Published on July 13, 2012
Tags: Web Design London

There are plenty of different factors to think about when decided on your company’s web design – but don’t forget that you need to keep your brand in mind. For example, if your company is quite well-known, it makes sense to ensure your website is designed in such a way that your brand will be familiar to the people who use your website. Here are a few things you might like to think about when looking to build your brand through web design.

Personality
This is another way of saying the ‘feel’ of your website. What kind of company are you? Are you known for your professional image or is your image slightly more fun and funky? This can affect how your website is designed, so even though it might sound like quite an objective thing, it’s useful to think about it and know what kind of signal you want to send.
 
The colours
The colours you use on your website are one of the most obvious ways you can build a brand through web design.
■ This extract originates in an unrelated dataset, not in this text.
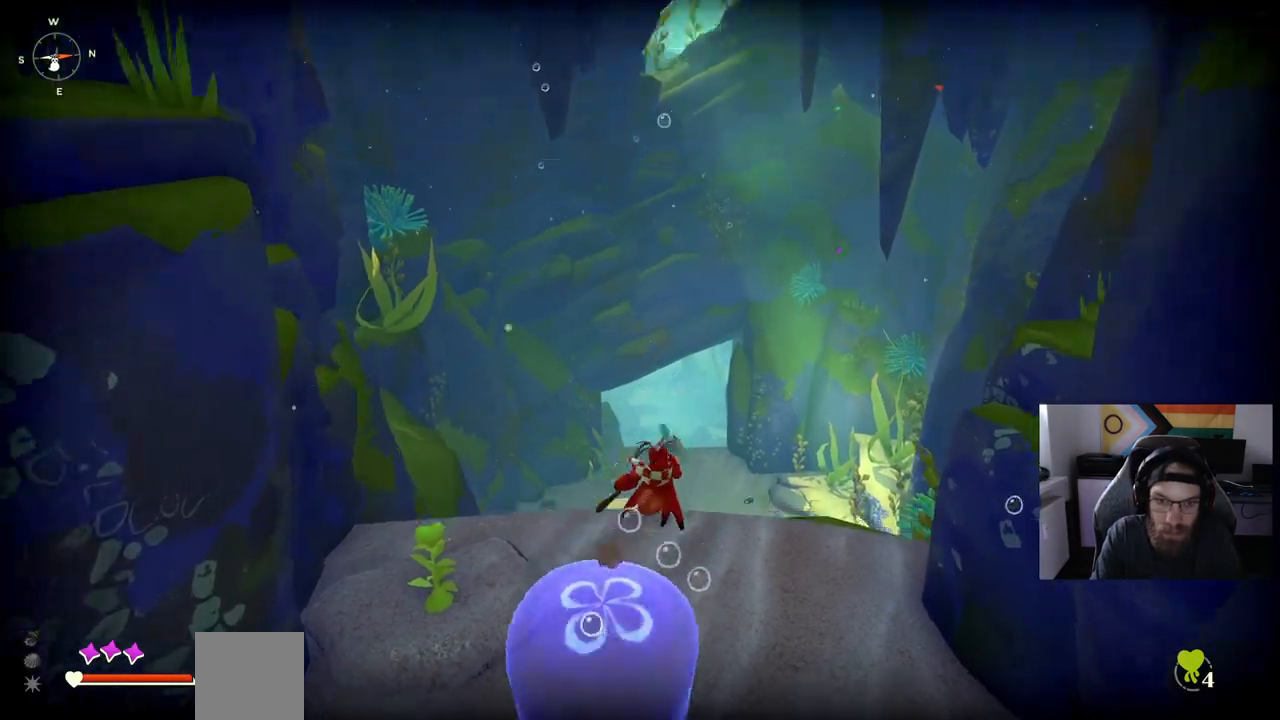
{"buttons": [], "left_stick": "down", "right_stick": "center", "events": [[417, "left_stick", "down"]]}
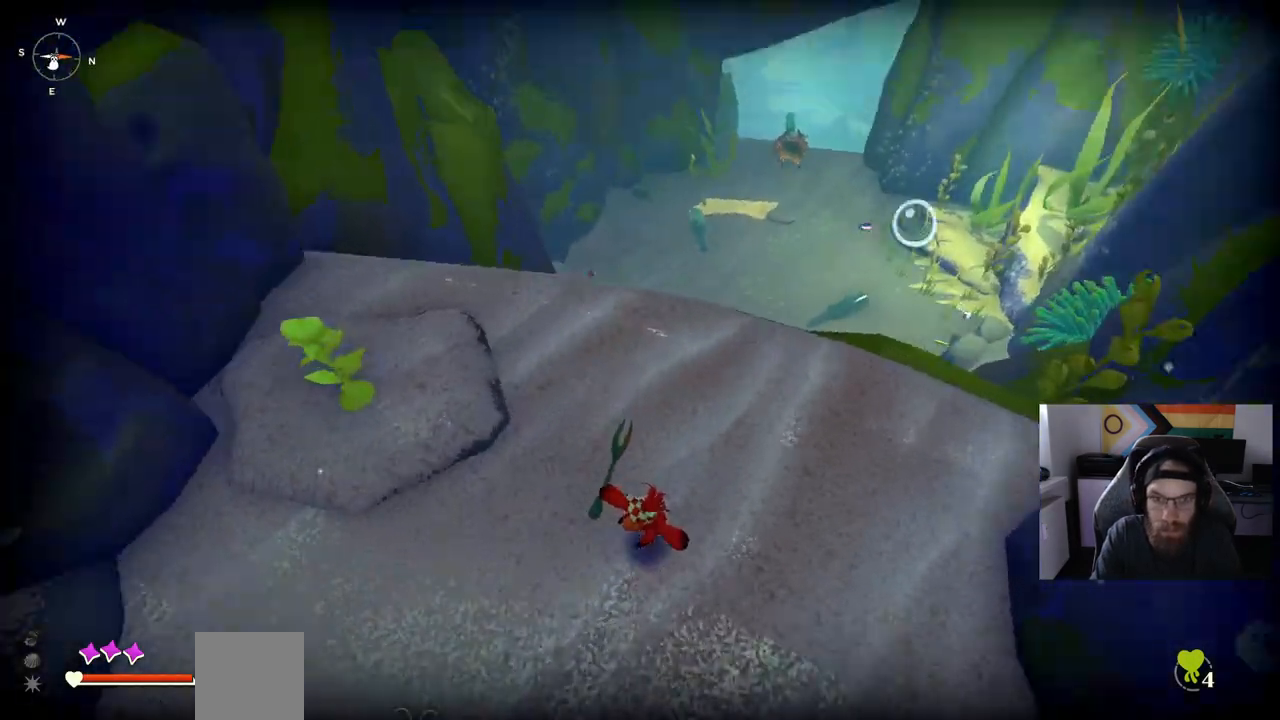
{"buttons": [], "left_stick": "left", "right_stick": "center", "events": [[150, "left_stick", "down-left"], [300, "left_stick", "left"]]}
For instance, most companies have their ‘company colours’, which are associated with them and which appear on all of their marketing material. These are often the colours you have used on your company logo, which can be used as a good base for deciding the scheme for the rest of the website.
 
Don’t forget that colours can also add to the feel of the site and can help you evoke a sense of what your brand is, even without the use of specific graphics. As an example, colours such as cool blue and green can appear to be quite calming, while silvers and greys could help to evoke a professional air for your website.
 
Consistent message
If your website is too eclectic, it could end up harming your brand. It makes sense to be consistent in your web design so that people feel reassured whenever they use your website. It also makes good design sense, as a website that is consistent throughout is more likely to look good and be easy for web users to understand than one that utilises a completely different design for each page. 
 
That’s not to say you can’t have any variation, but that every page on your website needs to fit into the overall scheme of the design. For instance, you might have different graphics on each page, but they might all have a similar theme to help bring them together under your brand. Utilising the same background colours for graphics, or having a focus on curved, flowing lines are a couple of examples of how you could tie together different graphics.
 
Another benefit of consistency (such as by using the same page layout for different parts of the site) is that the same stylesheets can be used multiple times. One of the benefits of this is that it can help your website to load faster as there won’t be quite as much unique coding for the site to download.
 
Content
Of course, your choice of content also plays a crucial role in building your brand through your web design. For example, you might like to think about the tone of the content and the kind of language you use. It can be useful to look at the websites of your competitors to see the kind of content they utilise, and determine how you can create content that will stand out for your own site. You might also think about the words that can be associated with your business, and work out how they could be built into your content. It isn’t unusual to find statements of business missions on websites, so that’s something else to consider.
 
Don’t forget social media, either. That can be an important part of a company’s brand, and so including social media links on your site can be a good option to choose. Your web design company can even design bespoke links back to your social media pages to make sure they’re in keeping with the rest of the website.
 
Overall, there are no hard and fast rules to building your brand through web design, not least because every brand is different. However, it is an issue that definitely requires some thought as it can have a significant impact on the trust people have for your site – and your business overall. Making sure you’ve got your branding right is certainly a worthwhile task.